Stored data:
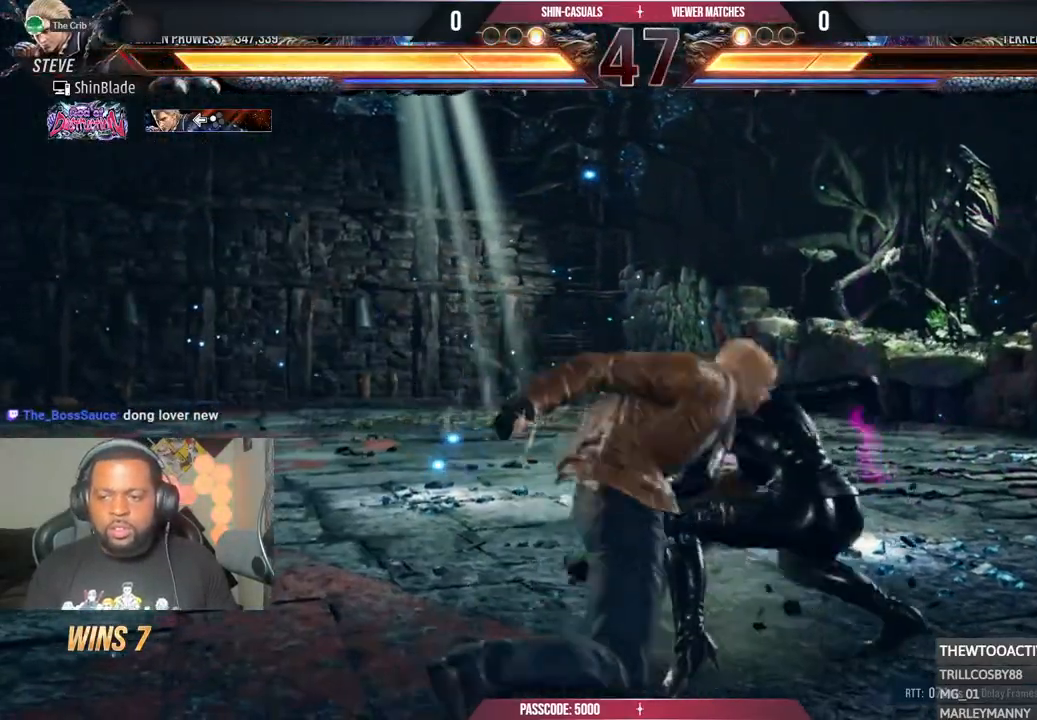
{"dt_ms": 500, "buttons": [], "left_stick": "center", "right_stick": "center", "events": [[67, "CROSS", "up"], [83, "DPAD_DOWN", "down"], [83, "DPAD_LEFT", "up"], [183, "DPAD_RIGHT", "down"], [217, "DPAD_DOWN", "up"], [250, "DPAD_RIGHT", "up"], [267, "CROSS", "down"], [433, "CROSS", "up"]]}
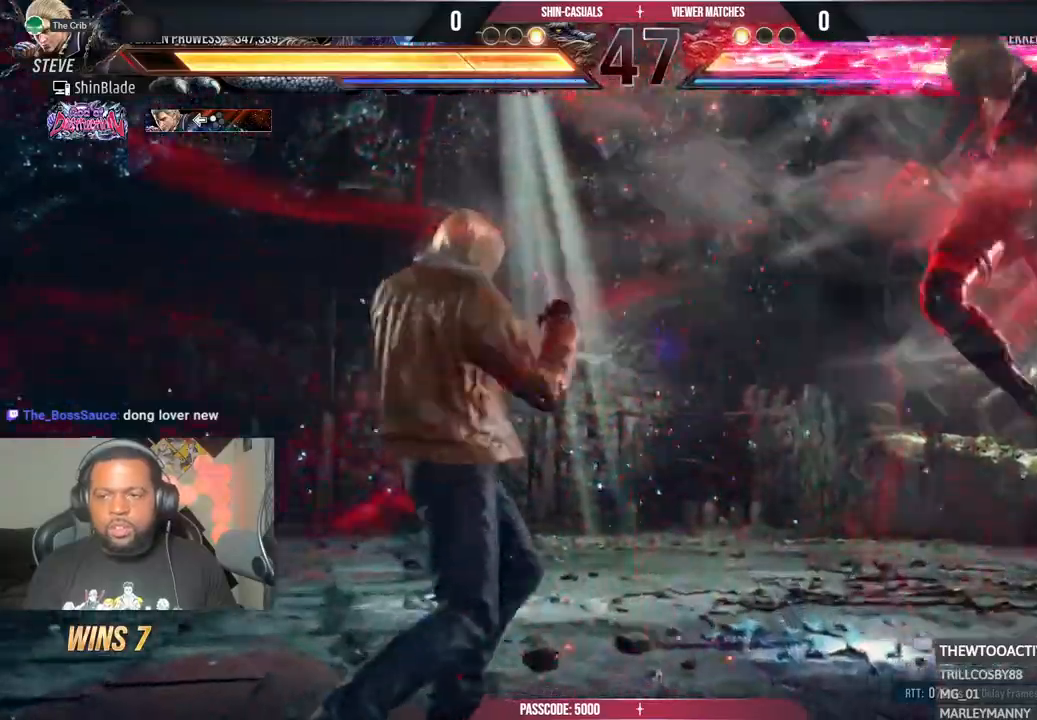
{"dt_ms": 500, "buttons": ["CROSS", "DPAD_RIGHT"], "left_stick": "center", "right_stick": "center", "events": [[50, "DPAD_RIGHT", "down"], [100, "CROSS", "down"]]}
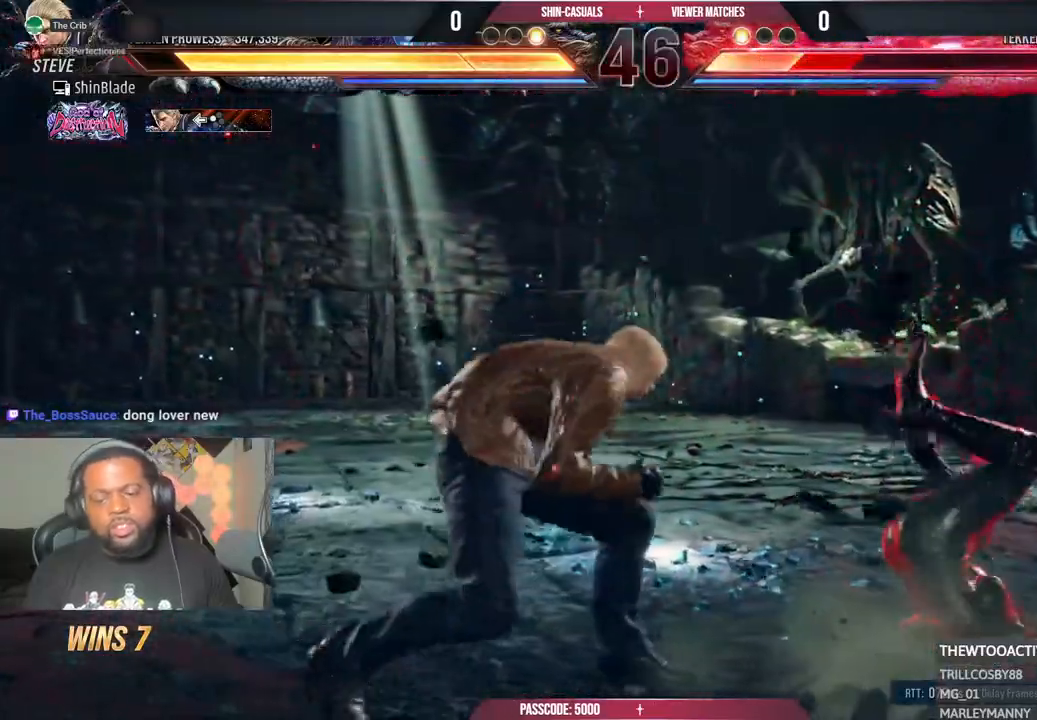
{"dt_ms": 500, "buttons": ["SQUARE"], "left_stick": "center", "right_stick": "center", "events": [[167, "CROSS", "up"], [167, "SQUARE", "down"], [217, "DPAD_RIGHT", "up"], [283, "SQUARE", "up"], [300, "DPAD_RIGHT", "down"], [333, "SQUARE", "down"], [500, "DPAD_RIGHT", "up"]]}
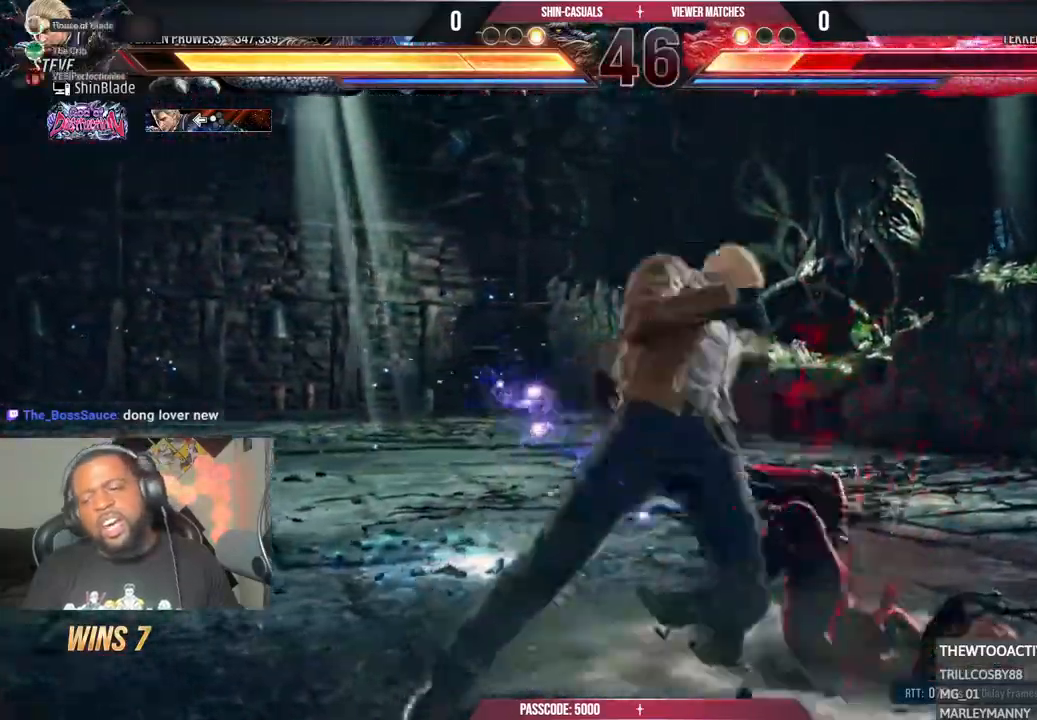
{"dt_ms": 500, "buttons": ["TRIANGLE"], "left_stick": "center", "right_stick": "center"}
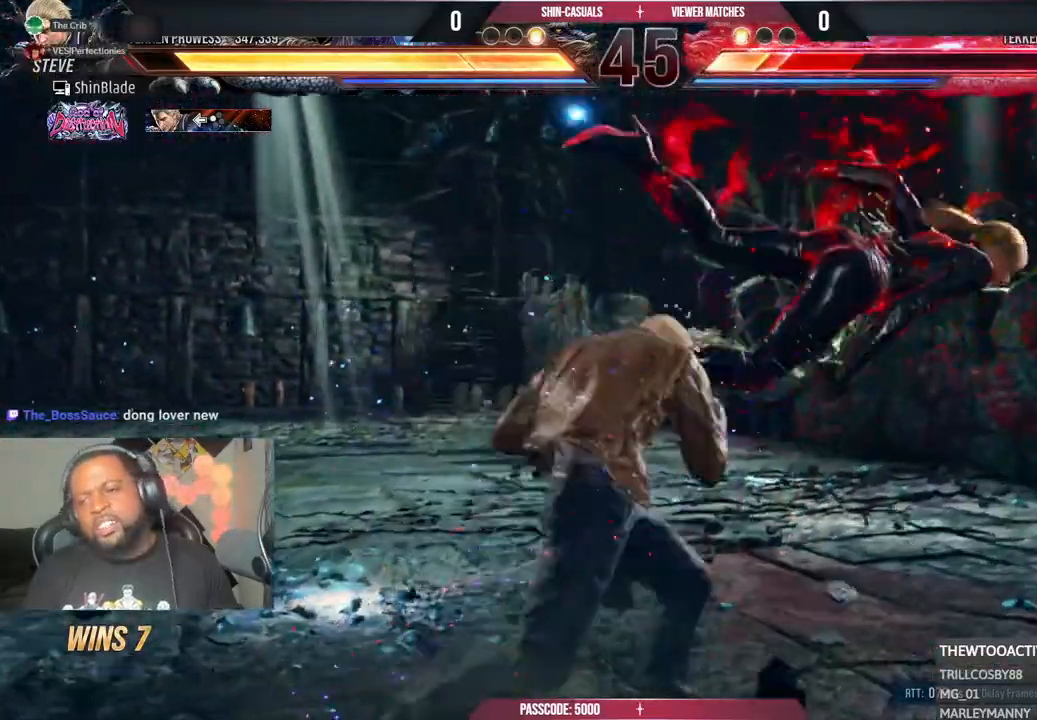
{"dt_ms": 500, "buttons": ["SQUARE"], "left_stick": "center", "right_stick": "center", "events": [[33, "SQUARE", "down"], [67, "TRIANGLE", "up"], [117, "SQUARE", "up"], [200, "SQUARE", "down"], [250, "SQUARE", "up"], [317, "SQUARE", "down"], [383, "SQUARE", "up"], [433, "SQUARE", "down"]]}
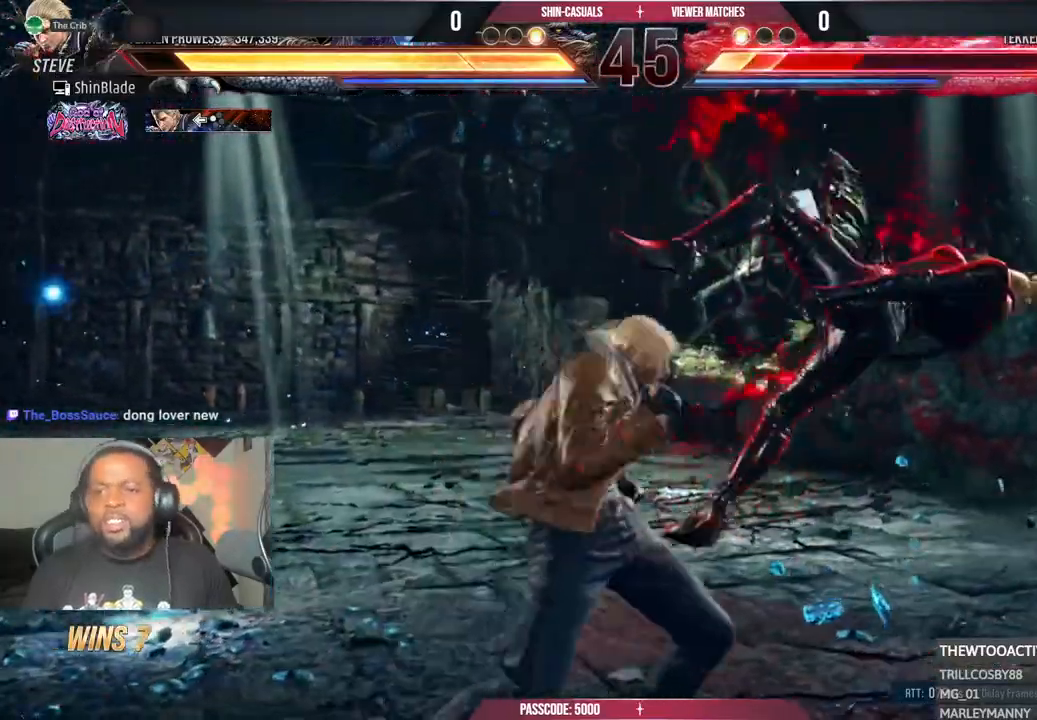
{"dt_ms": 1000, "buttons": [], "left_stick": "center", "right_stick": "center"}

§ **Assignment**: Write out the records word for word. Pictures stay out.

§ **Exercise response**:
{"dt_ms": 500, "buttons": [], "left_stick": "center", "right_stick": "center", "events": [[67, "CROSS", "up"], [83, "DPAD_DOWN", "down"], [83, "DPAD_LEFT", "up"], [183, "DPAD_RIGHT", "down"], [217, "DPAD_DOWN", "up"], [250, "DPAD_RIGHT", "up"], [267, "CROSS", "down"], [433, "CROSS", "up"]]}
{"dt_ms": 500, "buttons": ["CROSS", "DPAD_RIGHT"], "left_stick": "center", "right_stick": "center", "events": [[50, "DPAD_RIGHT", "down"], [100, "CROSS", "down"]]}
{"dt_ms": 500, "buttons": ["SQUARE"], "left_stick": "center", "right_stick": "center", "events": [[167, "CROSS", "up"], [167, "SQUARE", "down"], [217, "DPAD_RIGHT", "up"], [283, "SQUARE", "up"], [300, "DPAD_RIGHT", "down"], [333, "SQUARE", "down"], [500, "DPAD_RIGHT", "up"]]}
{"dt_ms": 500, "buttons": ["TRIANGLE"], "left_stick": "center", "right_stick": "center"}
{"dt_ms": 500, "buttons": ["SQUARE"], "left_stick": "center", "right_stick": "center", "events": [[33, "SQUARE", "down"], [67, "TRIANGLE", "up"], [117, "SQUARE", "up"], [200, "SQUARE", "down"], [250, "SQUARE", "up"], [317, "SQUARE", "down"], [383, "SQUARE", "up"], [433, "SQUARE", "down"]]}
{"dt_ms": 1000, "buttons": [], "left_stick": "center", "right_stick": "center"}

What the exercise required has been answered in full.